TB: Yeah, I think it's rewarding for me, but for our entire team. I think a lot of guys make a big commitment to play. We talked about some of the inherent risks in football. I think there's a big sacrifice your family makes, as well. To get to this point takes a lot of people helping you along the way, and it's a lot of support. You know, my wife takes care of our home in a great way that allows me the space to come out here and really play free not having to worry about certain things. My family, my parents have traveled from the West Coast to the East Coast, which is not an easy flight, for 18 years, and then going back to college, for 23 years. My sisters come here. My youngest sister moved out here to help me when I was younger and still lives out here. It just takes a lot of people, and you can't play in your 18th year without a lot of people supporting you and loving you, whether that's mentors or whether that's people that just take care of things in your life that you couldn't possibly take care of because of the commitment that you're making to this sport. When it all pays off for us with winning and Super Bowls, it makes it very magical. We have a chance to celebrate that for the rest of our lives. You think about that in the big picture, and then you keep it focused on the short term and the obligations that you have to this team and what they're asking me to do, and for the new players, what they expect of me. You've got to start that commitment fresh every year. 
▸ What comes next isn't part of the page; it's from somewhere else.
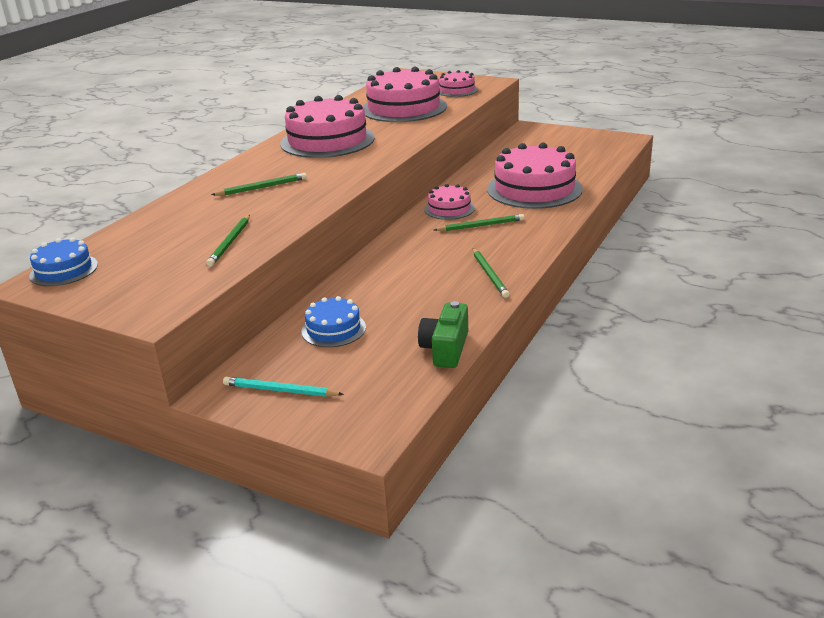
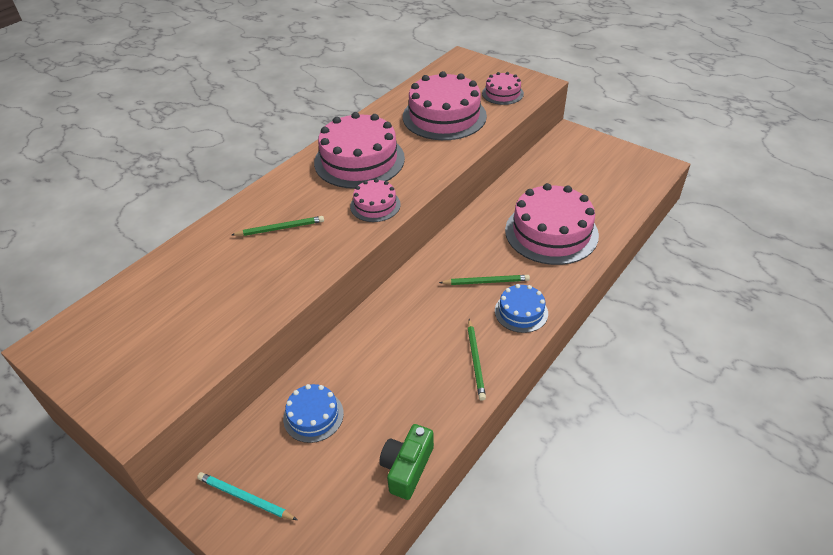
camera: 10 degrees right, 15 degrees up
blue cake [29,237,98,286] -> blue cake moved to [495,284,548,333]
green pencil [206,215,250,267] -> none
pink cake [424,184,475,220] -> pink cake moved to [350,179,400,222]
Q: Were you impressed at the parade when Steve Burton threw you a pass on the duckboats?

TB: He did good. That was pretty good. He's always had a good arm. 
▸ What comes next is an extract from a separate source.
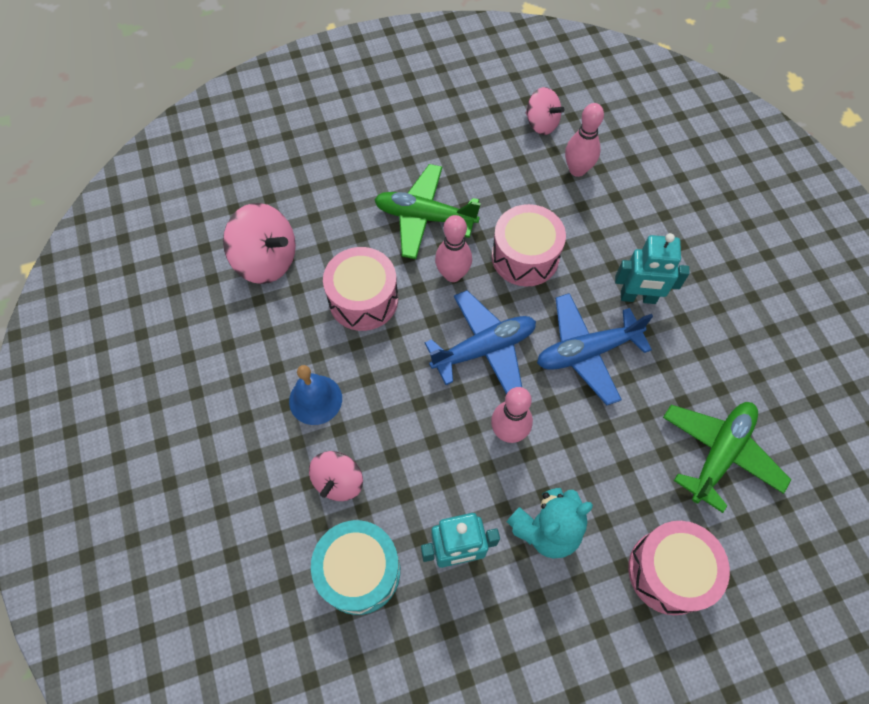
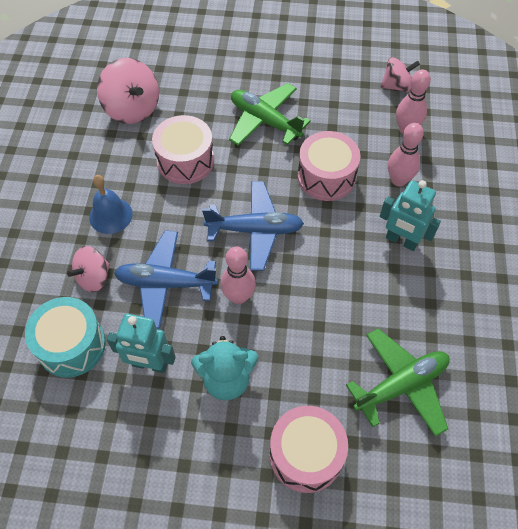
camera: 25 degrees right, 5 degrees down
pink bowling pin [435,215,472,282] -> pink bowling pin moved to [388,123,424,186]
pink spinning top [526,87,565,135] -> pink spinning top turned 75 degrees counterclockwise [380,57,420,92]
blue plane [537,293,653,405] -> blue plane moved to [114,230,218,329]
Q: Rob Gronkowski said he switched to your training regimen this offseason. What kind of conversations did you two have when he made that switch?

TB: You know, a lot, and I've talked to a lot of different players, and Gronk's really worked hard. He's gotten older and I'm proud of him for the effort he's put in this offseason. He always puts in a lot of effort. He's got a great work ethic, so hopefully it really pays off for him. Again, it's a contact sport, and you've got to prepare yourself as best you can for what we're about to face. We put ourselves in harm way a lot. To me, you've got to be proactive about how you condition your body to be prepared for that. He's done a great job of that, as have a lot of guys. Hopefully, we can make it a great season.

Q:  Do you view yourself as a pioneer or spokesperson for explaining your training regimen, not only with your teammates but also other guys around the league?

TB: Yeah, well I think a lot of people ask me when you get to be my age. Hopefully, I've gained some wisdom in the things that I've done. I've tried a lot of things; they haven't worked. I've tried a lot of things; they've worked. And then you build on the things that work and then you throw away things that don't work. I feel like I know what to do. I've had a lot of experience at doing it, and it's paid off for me. I've really enjoyed the sport. I don't wake up with pain. I come out and play a game and keep working on things that I want to improve at every year, and it's been a lot of fun for me. Hopefully I can share that with a lot of people. It'd be great to pass on that wisdom. I feel that's part of my responsibility as a player to do that to other players who may want to seek the same thing, so it's been a really enjoyable part of my career.